The Hooksett toll plaza only has Tesla DC fast chargers, and they can only be used for Teslas,” says Bergeron, a master electrician who has worked in the renewable sector for more than 40 years.
Bergeron says current EV infrastructure is missing battery storage. Penfold adds that once EVs are more prevalent, charging those vehicles during peak electric hours will strain the power grid. “Battery storage is the key to that challenge,” he says.
On the residential side, EV LaunchPad’s power cell uses clean power that can generate enough electricity to allow homeowners to sell back to the grid, while charging the EV is free, Bergeron says. Regarding commercial installations, Penfold says a freestanding station, using solar-powered batteries lets businesses avoid tearing up a parking lot to install electricity.
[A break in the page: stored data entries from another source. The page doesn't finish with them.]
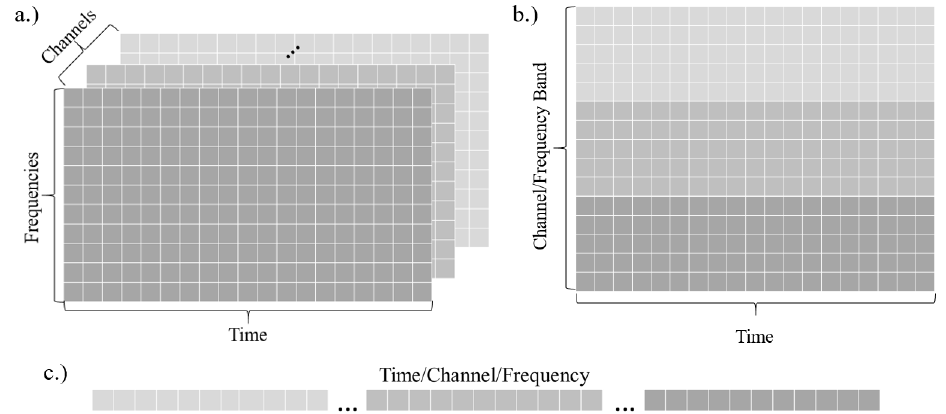
Figure 1. Input shapes for each network type are illustrated: ( a ) The CNN input shape was expanded about the channel (electrode) dimension as the number of filters increased; ( b ) The LSTM input flattened the electrode and frequency dimensions into a single combined dimension; ( c ) All dimensions were flattened into a single input vector for the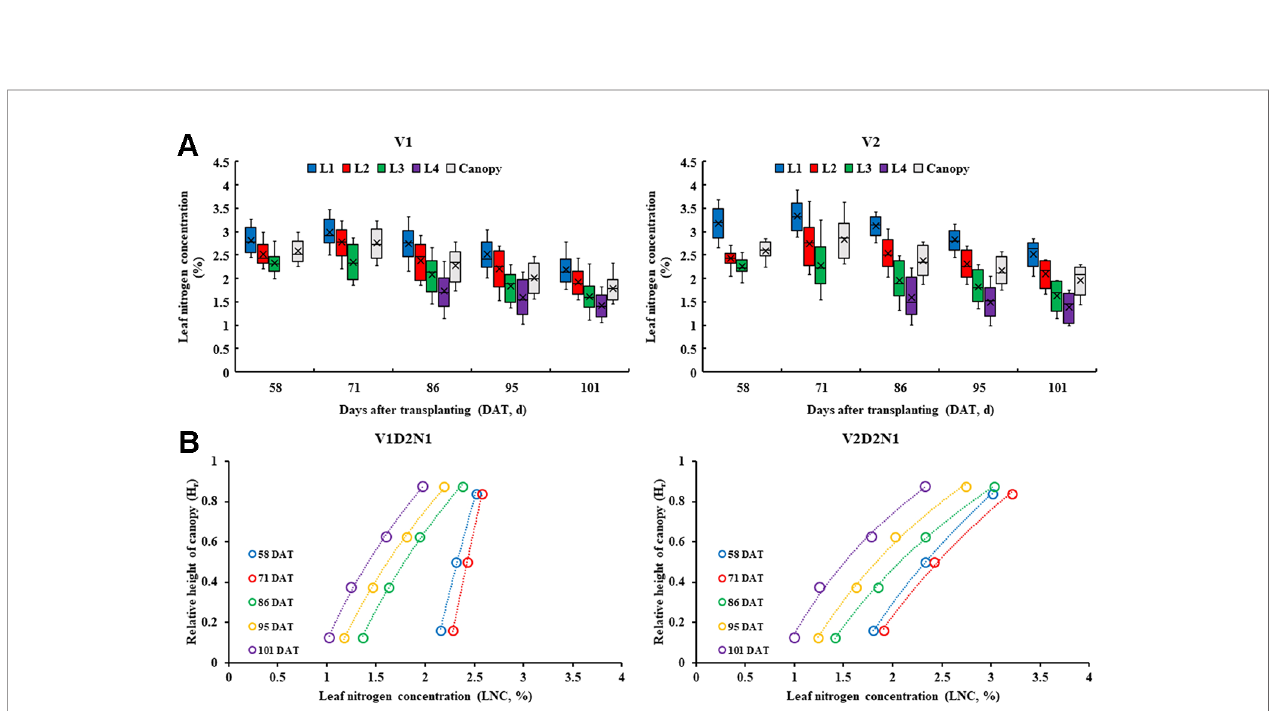
FIGURE 3 | Data distribution characteristics of the LNC Li and LNC Canopy at different growth period in 2015 (A) and the vertical distribution characteristics of the LNC in rice canopy, take V1D1N1 and V2D1N1 for example (B)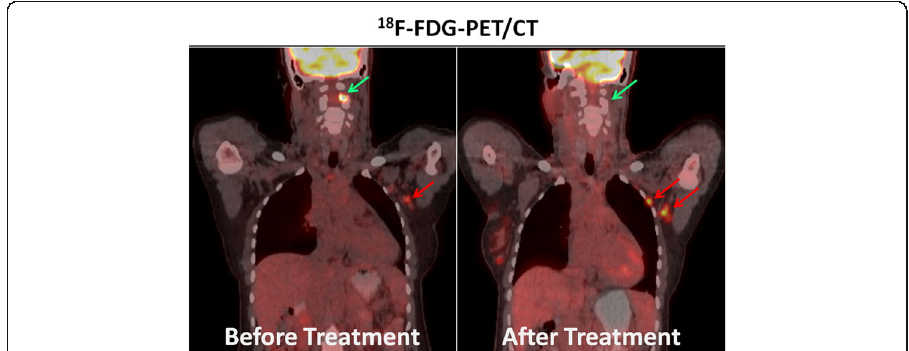
Fig. 2 18 F – FDG-PET/CTs in a patient with metastatic breast cancer before and after systemic therapy illustrating mixed treatment response. While an osseous cervical spine metastasis (green arrows) responded to treatment, several axillary lymph node metastases (red arrows) showed growth and increased FDG uptake. Mixed response to treatment is more commonly encountered in advanced, previously treated malignancies and hybrid imaging may help to prospectively identify patients in need for alternative treatment regimens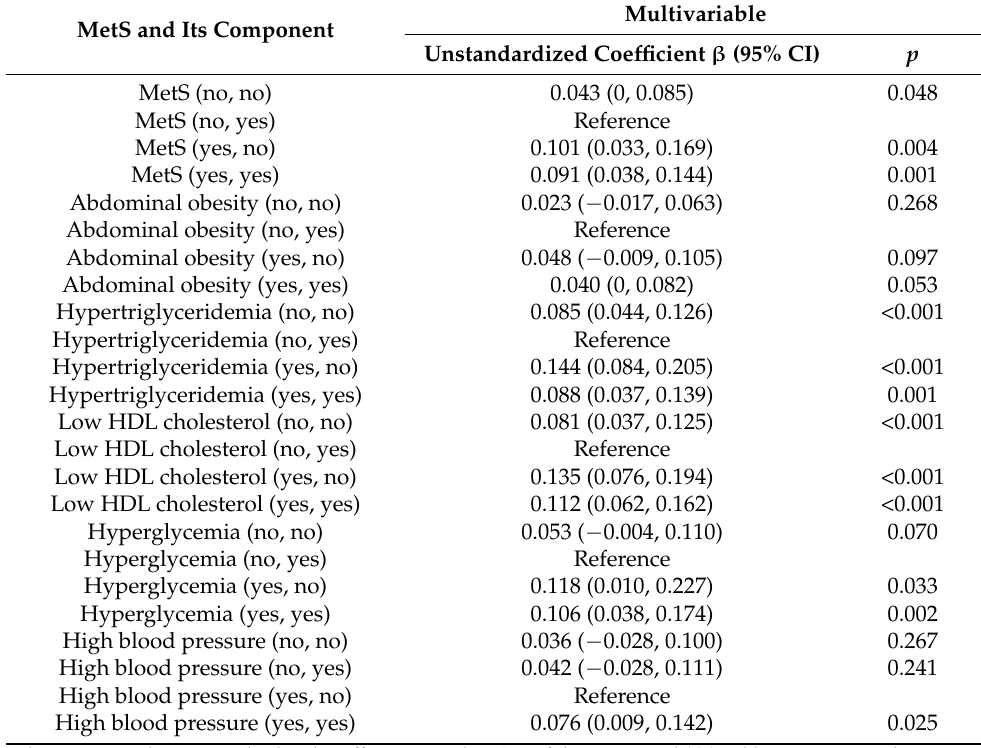
Table 3. Association between MetS and its five components (baseline, follow-up) with BMD (cid:52) T-score using multivariable linear regression analysis in participants. MetS and Its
“The trend we hope to encourage and develop moving forward is to have millions of individual cars, trucks and residential power cells tied onto and powering the grid from their smart charges and smart solar inverters,” Bergeron says. EV LaunchPad is looking for property owners of malls and restaurants near highways in NH to set up charging stations for public use.
EV LaunchPad has offices in Portsmouth, Hollis and Burlington, Vt., six full-time employees and 10 to 20 contractors assisting on projects.